__EXERCISE__
Extract, from the listing that follows, each line containing the word "wird".
-------
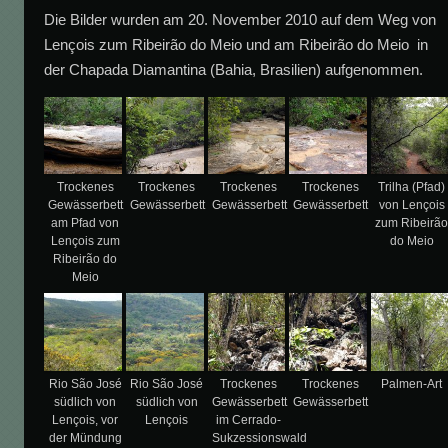
Die Bilder wurden am 20. November 2010 auf dem Weg von
Lençois zum Ribeirão do Meio und am Ribeirão do Meio in
der Chapada Diamantina (Bahia, Brasilien) aufgenommen.
Trockenes
Trockenes
Trockenes
Trockenes
Trilha (Pfad)
Gewässerbett
Gewässerbett
Gewässerbett
Gewässerbett
von Lençois
am Pfad von
zum Ribeirã
Lençois zum
do Meio
Ribeirão do
Meio
Rio São José
Rio São José
Trockenes
Trockenes
Palmen-Art
südlich von
südlich von
Gewässerbett
Gewässerbett
Lençois, vor
Lençois
im Cerrado-
der Mündung
Sukzessionswald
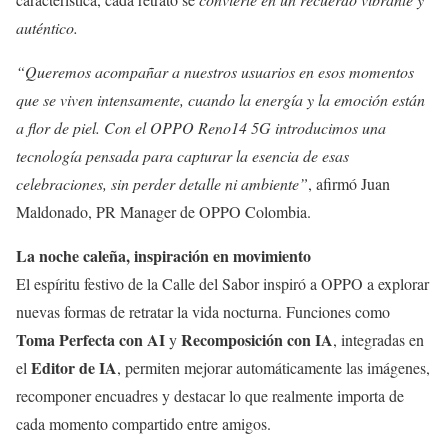
auténtico.
“Queremos acompañar a nuestros usuarios en esos momentos
que se viven intensamente, cuando la energía y la emoción están
a flor de piel. Con el OPPO Reno14 5G introducimos una
tecnología pensada para capturar la esencia de esas
celebraciones, sin perder detalle ni ambiente”
, afirmó Juan
Maldonado, PR Manager de OPPO Colombia.
La noche caleña, inspiración en movimiento
El espíritu festivo de la Calle del Sabor inspiró a OPPO a explorar
nuevas formas de retratar la vida nocturna. Funciones como
Toma Perfecta con AI
Recomposición con IA
y
, integradas en
Editor de IA
el
, permiten mejorar automáticamente las imágenes,
recomponer encuadres y destacar lo que realmente importa de
cada momento compartido entre amigos.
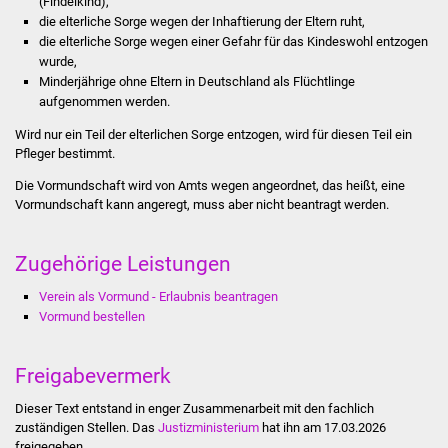
(Findelkind),
Stadtinfo
die elterliche Sorge wegen der Inhaftierung der Eltern ruht,
die elterliche Sorge wegen einer Gefahr für das Kindeswohl entzogen
wurde,
Jubiläumsjahr 2021
Minderjährige ohne Eltern in Deutschland als Flüchtlinge
aufgenommen werden.
Partnerstädte
Wird nur ein Teil der elterlichen Sorge entzogen, wird für diesen Teil ein
Pfleger bestimmt.
Projekte
Die Vormundschaft wird von Amts wegen angeordnet, das heißt, eine
Schulentwicklung Bizet
Vormundschaft kann angeregt, muss aber nicht beantragt werden.
Sanierung Hallenbad
Zugehörige Leistungen
Verein als Vormund - Erlaubnis beantragen
Sanierung Bizethalle
Vormund bestellen
Ortsentwicklung
Freigabevermerk
Presse
Dieser Text entstand in enger Zusammenarbeit mit den fachlich
zuständigen Stellen. Das
Justizministerium
hat ihn am 17.03.2026
Bürger & Service
freigegeben.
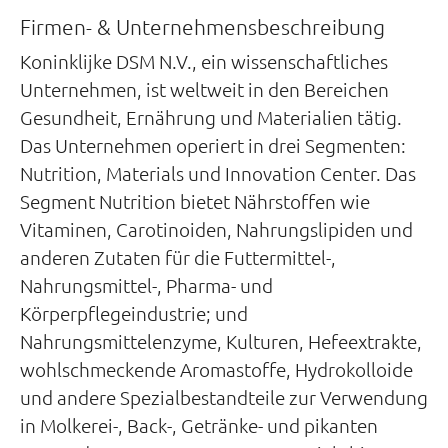
Firmen- & Unternehmensbeschreibung
Koninklijke DSM N.V., ein wissenschaftliches
Unternehmen, ist weltweit in den Bereichen
Gesundheit, Ernährung und Materialien tätig.
Das Unternehmen operiert in drei Segmenten:
Nutrition, Materials und Innovation Center. Das
Segment Nutrition bietet Nährstoffen wie
Vitaminen, Carotinoiden, Nahrungslipiden und
anderen Zutaten für die Futtermittel-,
Nahrungsmittel-, Pharma- und
Körperpflegeindustrie; und
Nahrungsmittelenzyme, Kulturen, Hefeextrakte,
wohlschmeckende Aromastoffe, Hydrokolloide
und andere Spezialbestandteile zur Verwendung
in Molkerei-, Back-, Getränke- und pikanten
-------
__RESULT OF THE EXERCISE__
Wird nur ein Teil der elterlichen Sorge entzogen, wird für diesen Teil ein
Die Vormundschaft wird von Amts wegen angeordnet, das heißt, eine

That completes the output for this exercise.